*YOUR ASSIGNMENT*: Verbatim output of the lines below is required, with the images omitted.

*SUPPLIED INFORMATION*:
● ● ● ●

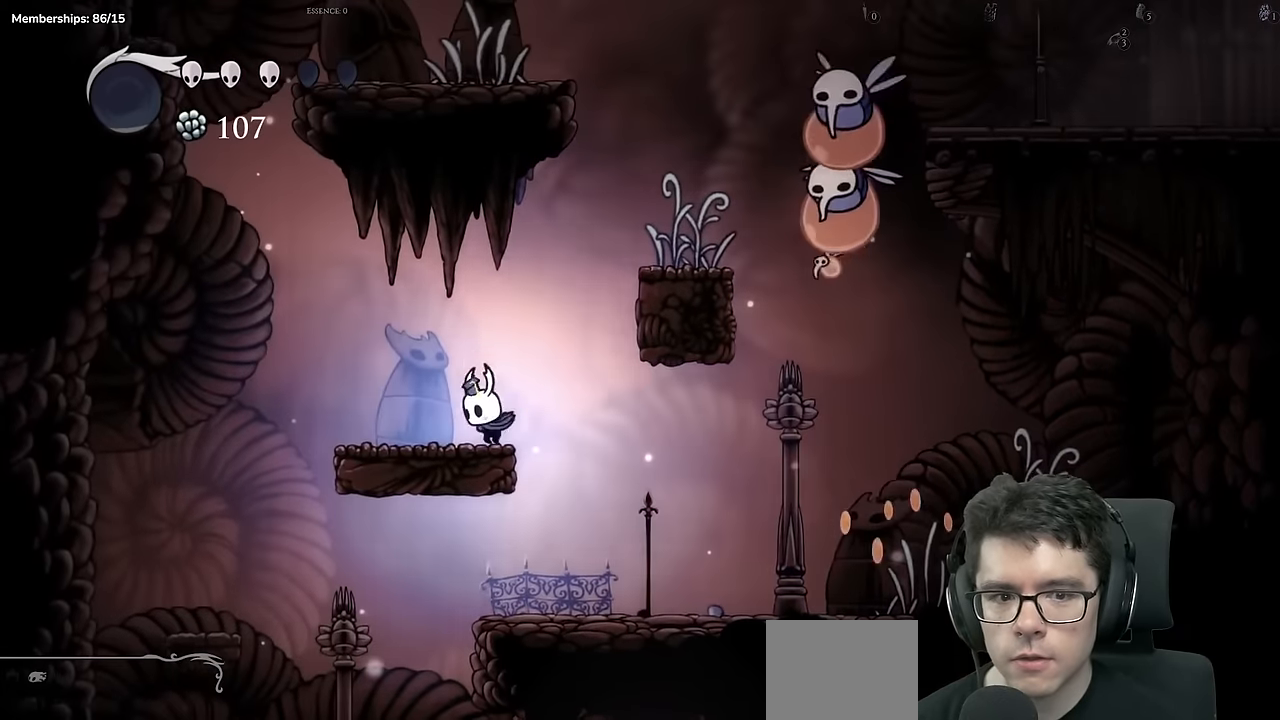
{"buttons": [], "left_stick": "center", "right_stick": "center", "events": [[17, "A", "down"], [351, "A", "up"], [484, "DPAD_RIGHT", "up"]]}
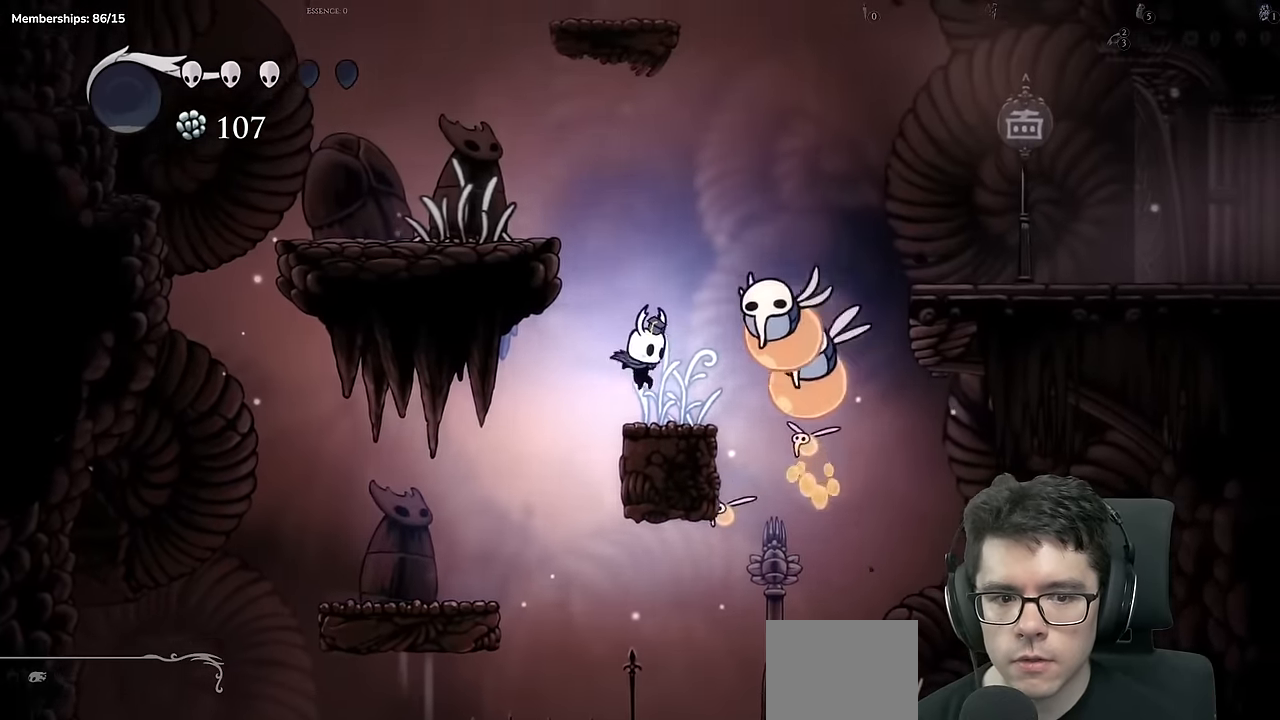
{"buttons": ["DPAD_LEFT"], "left_stick": "center", "right_stick": "center", "events": [[67, "A", "down"], [167, "DPAD_LEFT", "down"], [434, "A", "up"]]}
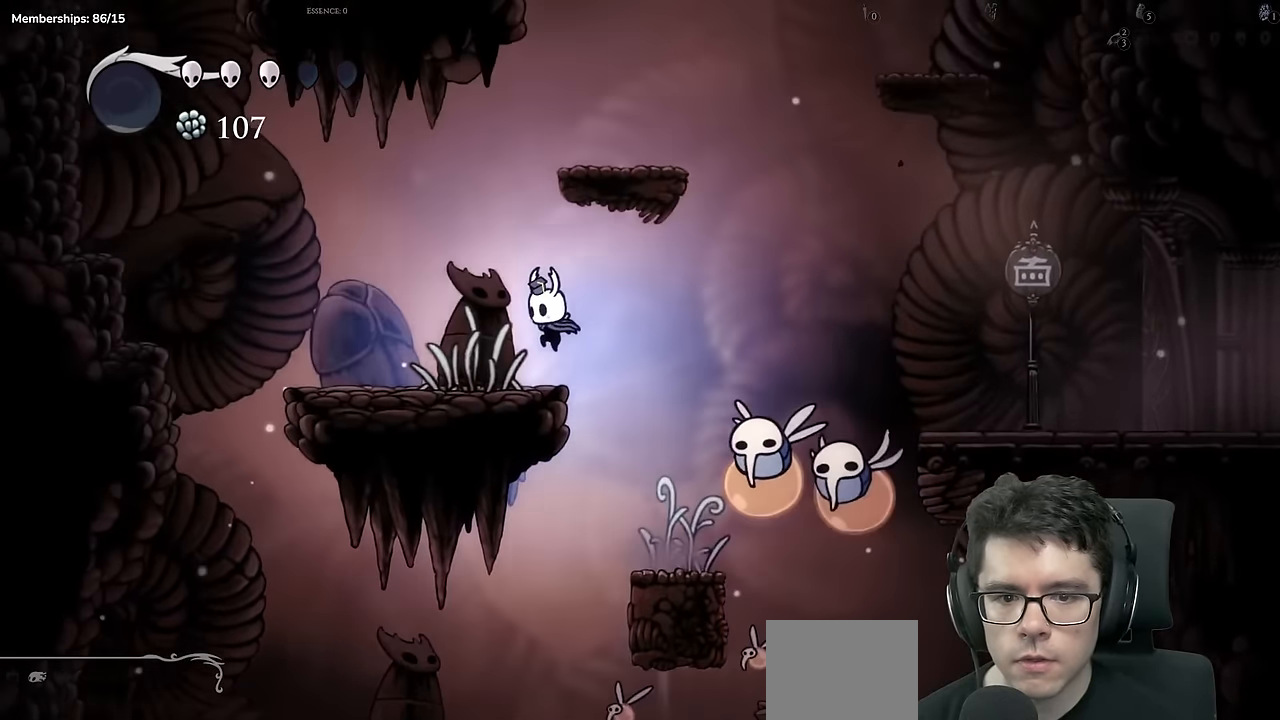
{"buttons": ["A", "DPAD_RIGHT"], "left_stick": "center", "right_stick": "center", "events": [[134, "A", "down"], [151, "DPAD_LEFT", "up"], [334, "DPAD_RIGHT", "down"]]}
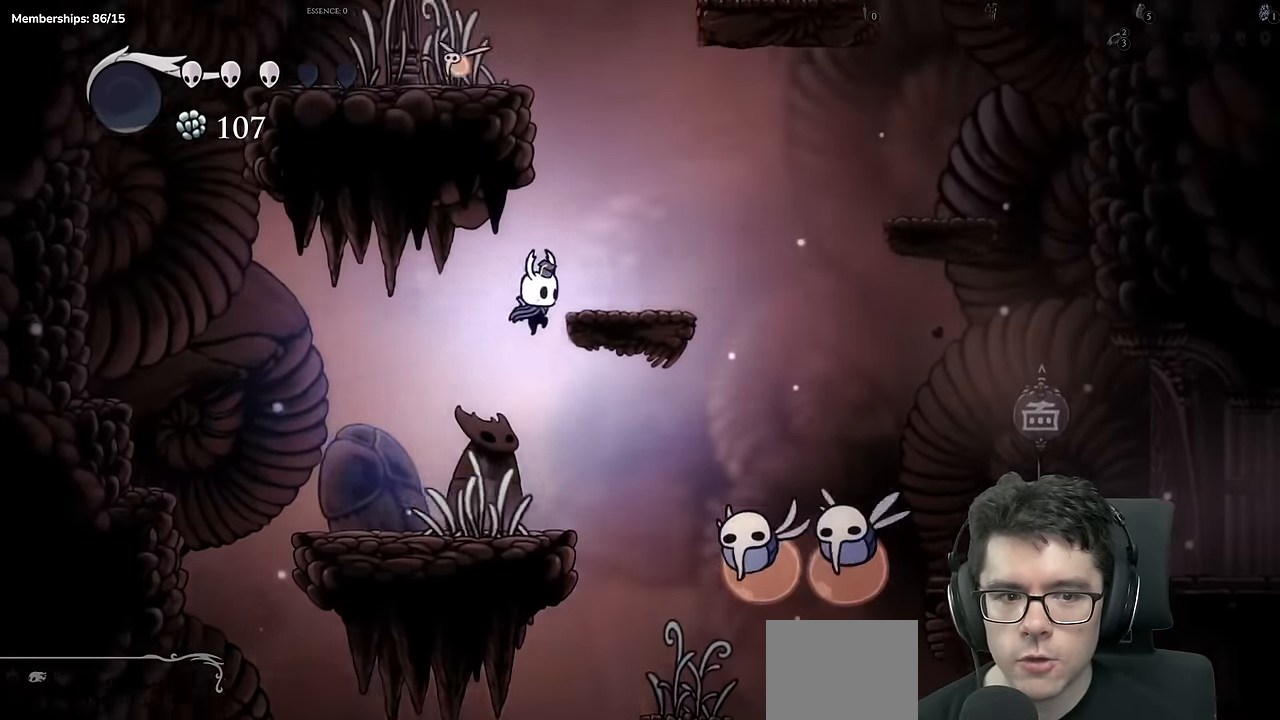
{"buttons": ["A", "DPAD_RIGHT"], "left_stick": "center", "right_stick": "center", "events": [[67, "A", "up"], [334, "A", "down"]]}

● ● ● ●

*EXPECTED OUTPUT*:
{"buttons": [], "left_stick": "center", "right_stick": "center", "events": [[17, "A", "down"], [351, "A", "up"], [484, "DPAD_RIGHT", "up"]]}
{"buttons": ["DPAD_LEFT"], "left_stick": "center", "right_stick": "center", "events": [[67, "A", "down"], [167, "DPAD_LEFT", "down"], [434, "A", "up"]]}
{"buttons": ["A", "DPAD_RIGHT"], "left_stick": "center", "right_stick": "center", "events": [[134, "A", "down"], [151, "DPAD_LEFT", "up"], [334, "DPAD_RIGHT", "down"]]}
{"buttons": ["A", "DPAD_RIGHT"], "left_stick": "center", "right_stick": "center", "events": [[67, "A", "up"], [334, "A", "down"]]}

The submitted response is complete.